We have just heard from Dr. Frans De Bruïne and Ken Ducatel, the former talked about the need for Security, to guard against global warming and the demographic time bomb; Europe is not just interested in health care because of the socialists. The ageing population is a jeopardy to the wealth engine of work and the various governments and commission all have different responses (Oh Boy!). He stated that for instance in Holland, they’re playing with a government ‘Facebook’ page. Will this lead to you having to document your car insurance, child support liabilities and private pension provision on-line in a government portal. The latter might help keep track of what the insurance companies owe you, but do you really want this hackable, or publishable at the will of politicians and civil servants? Despite these fears it is a possible first step to a real EU Web 2.0 and user created content, I am not sure what value one can create through communities in such a portal. It would also need some serious investment in reaching all the EU’s citizens, both in the network and server infrastructure to reach everyone, but also in client access ubiquity.
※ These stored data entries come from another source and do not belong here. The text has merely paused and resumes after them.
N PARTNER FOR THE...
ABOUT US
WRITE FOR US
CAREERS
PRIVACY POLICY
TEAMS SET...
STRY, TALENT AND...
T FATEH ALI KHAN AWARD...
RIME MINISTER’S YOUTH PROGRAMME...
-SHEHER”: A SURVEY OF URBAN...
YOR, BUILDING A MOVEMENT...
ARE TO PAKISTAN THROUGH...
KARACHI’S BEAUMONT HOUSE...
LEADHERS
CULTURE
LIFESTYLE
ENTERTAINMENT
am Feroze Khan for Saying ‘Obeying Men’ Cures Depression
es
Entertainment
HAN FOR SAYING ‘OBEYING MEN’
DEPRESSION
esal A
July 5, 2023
Not everyone has access to a computer, although most have phones and the ipod touch with its wifi is an interesting and probably popular innovation of the internet hand held device. Wifi is neither as ubiquitous, nor as cheap as in the US yet, and I suspect it varies massively with the EU. He also spoke about how in Germany, networked medical care systems in the home allowed patients to be discharged earlier, thus saving money. Presumably the IT reduces the number of relapses. Ducatel argued that the US uses its its (minimal, except for defence) public requirement to seed ICT innovation. I wonder if this is because US business has a greater appetite to build its own code. The flip side of this is that “Europe under uses Software”. Its an opportunity for growth, and an opportunity for supply, but commercial stove piping inhibits the growth opportunity.

The opening key note was from Dr. Joao Schwarz Da Silva, a Director from the Commission’s ICT. He envisioned a network of services driven by trends easily observable today. These are,

  • Social Networks
  • Digital Production
  • Virtual Worlds
  • Internet of Things

Much of the consideration around social networks seems around how to monetise the size of the network. The value created by cooperation seems always to be under valued. Dr. Da Silva predicted that the growth of social networks and user created content would lead to the growth of what he calls Digital Production. At its most simple, this will be just allowing mashups on a home page, however more complex models such as the tools for machinima or audio manipulation are clearly here today, it’ll be interesting to see where this goes.

I am more questioning that virtual worlds will become ubiquitous and powerful problem solving tools. It is clear that World of Warcraft is a hugely popular both social network and digital world, but we have spent 1000’s of years devising two dimensional representations of most of the problems we seek to solve. We need new representational metaphors before 3D rendering and virtual worlds become serious problem solving devices. I mentioned this earlier in the year. These criticisms are before considering that a Social Network needs to leverage the wisdom of crowds, or at least the wisdom of huddles. Facebook’s visual {book/DVD} shelf works because you can see what both your close friends and strangers say about the books and films you’re interested in. You can see what everyone, or at least your friends recommend. An interesting counterpoint though is that if you consider electronic gaming to be a social network, then sharding reduces the wisdom of crowds; you can only learn from the wisdom of a shard. There’s lots of work to do before 3D and/or Virtual Worlds truly take off.

He then looked at how in a network of services, one discovers anything useful. So this is partly how does one discover any content, such as images (tags), houses (attributes) etc., but for services we expect a directory solution. There isn’t yet a directory of internet services.


Originally blogged on my sun/oracle blog as series of articles, and reposted here in July 2016.